*** Begin section ***
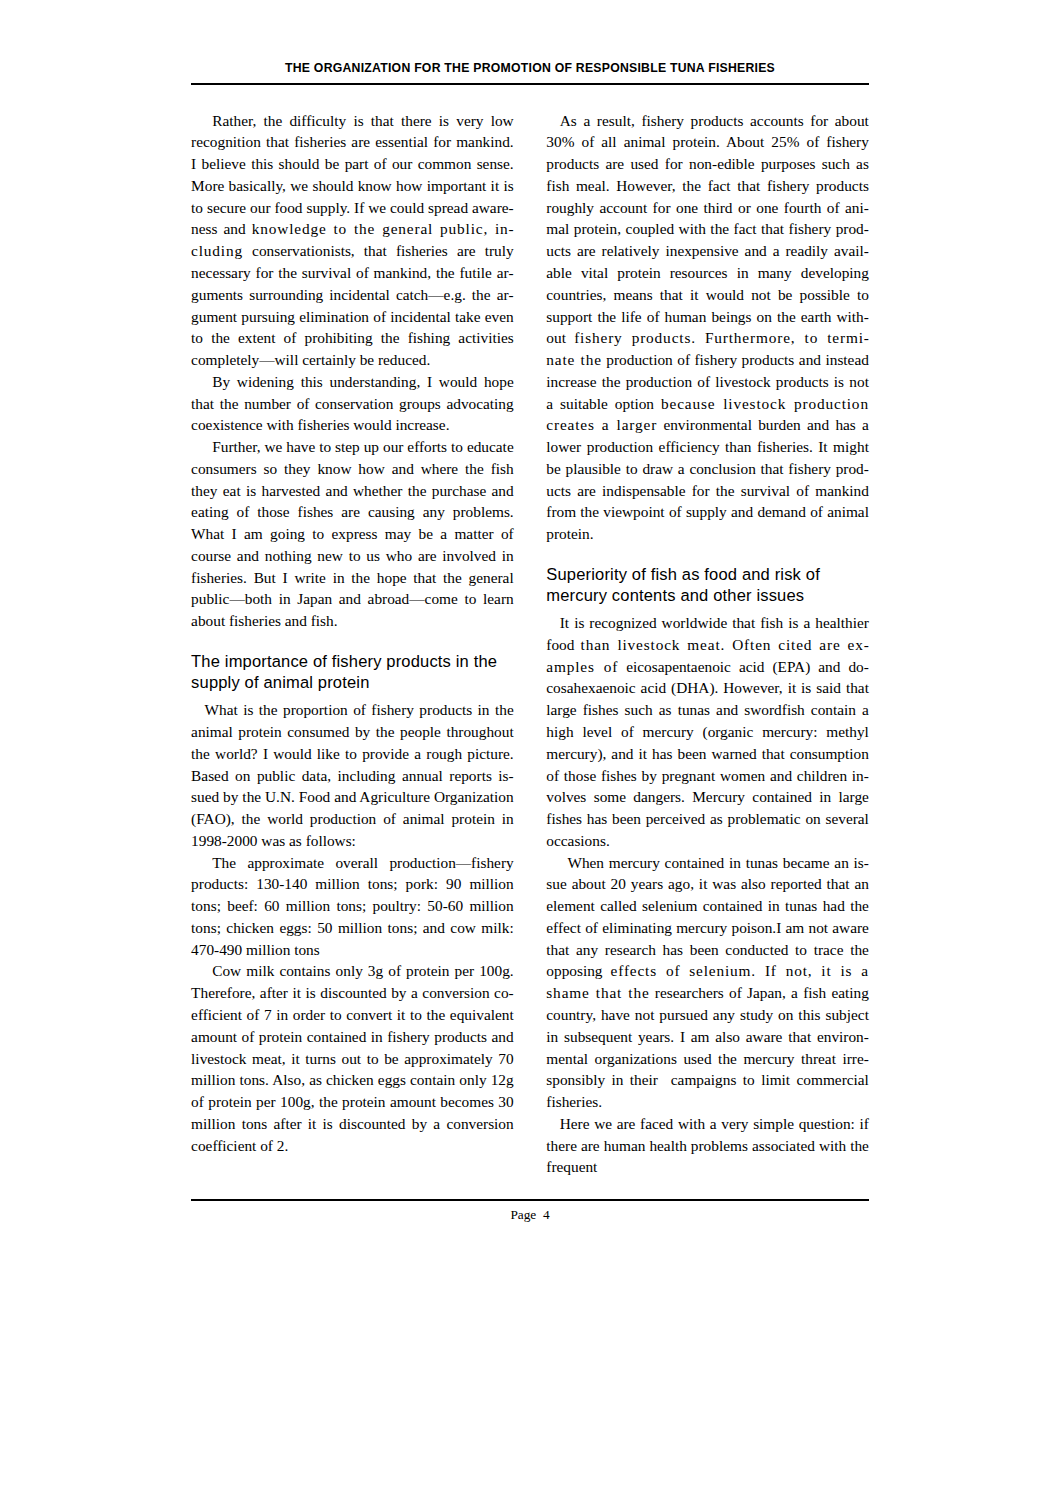THE ORGANIZATION FOR THE PROMOTION OF RESPONSIBLE TUNA FISHERIES
Rather, the difficulty is that there is very low recognition that fisheries are essential for mankind. I believe this should be part of our common sense. More basically, we should know how important it is to secure our food supply. If we could spread awareness and knowledge to the general public, including conservationists, that fisheries are truly necessary for the survival of mankind, the futile arguments surrounding incidental catch—e.g. the argument pursuing elimination of incidental take even to the extent of prohibiting the fishing activities completely—will certainly be reduced.
By widening this understanding, I would hope that the number of conservation groups advocating coexistence with fisheries would increase.
Further, we have to step up our efforts to educate consumers so they know how and where the fish they eat is harvested and whether the purchase and eating of those fishes are causing any problems. What I am going to express may be a matter of course and nothing new to us who are involved in fisheries. But I write in the hope that the general public—both in Japan and abroad—come to learn about fisheries and fish.
The importance of fishery products in the supply of animal protein
What is the proportion of fishery products in the animal protein consumed by the people throughout the world? I would like to provide a rough picture. Based on public data, including annual reports issued by the U.N. Food and Agriculture Organization (FAO), the world production of animal protein in 1998-2000 was as follows:
The approximate overall production—fishery products: 130-140 million tons; pork: 90 million tons; beef: 60 million tons; poultry: 50-60 million tons; chicken eggs: 50 million tons; and cow milk: 470-490 million tons
Cow milk contains only 3g of protein per 100g. Therefore, after it is discounted by a conversion coefficient of 7 in order to convert it to the equivalent amount of protein contained in fishery products and livestock meat, it turns out to be approximately 70 million tons. Also, as chicken eggs contain only 12g of protein per 100g, the protein amount becomes 30 million tons after it is discounted by a conversion coefficient of 2.
As a result, fishery products accounts for about 30% of all animal protein. About 25% of fishery products are used for non-edible purposes such as fish meal. However, the fact that fishery products roughly account for one third or one fourth of animal protein, coupled with the fact that fishery products are relatively inexpensive and a readily available vital protein resources in many developing countries, means that it would not be possible to support the life of human beings on the earth without fishery products. Furthermore, to terminate the production of fishery products and instead increase the production of livestock products is not a suitable option because livestock production creates a larger environmental burden and has a lower production efficiency than fisheries. It might be plausible to draw a conclusion that fishery products are indispensable for the survival of mankind from the viewpoint of supply and demand of animal protein.
Superiority of fish as food and risk of mercury contents and other issues
It is recognized worldwide that fish is a healthier food than livestock meat. Often cited are examples of eicosapentaenoic acid (EPA) and docosahexaenoic acid (DHA). However, it is said that large fishes such as tunas and swordfish contain a high level of mercury (organic mercury: methyl mercury), and it has been warned that consumption of those fishes by pregnant women and children involves some dangers. Mercury contained in large fishes has been perceived as problematic on several occasions.
When mercury contained in tunas became an issue about 20 years ago, it was also reported that an element called selenium contained in tunas had the effect of eliminating mercury poison.I am not aware that any research has been conducted to trace the opposing effects of selenium. If not, it is a shame that the researchers of Japan, a fish eating country, have not pursued any study on this subject in subsequent years. I am also aware that environmental organizations used the mercury threat irresponsibly in their campaigns to limit commercial fisheries.
Here we are faced with a very simple question: if there are human health problems associated with the frequent
Page 4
*** End section ***
What you have to do:
Set down, word for word and with no other lines, the listing from the line marked by "Here we are" through its final line.

Exercise solution:
Here we are faced with a very simple question: if there are human health problems associated with the frequent
Page 4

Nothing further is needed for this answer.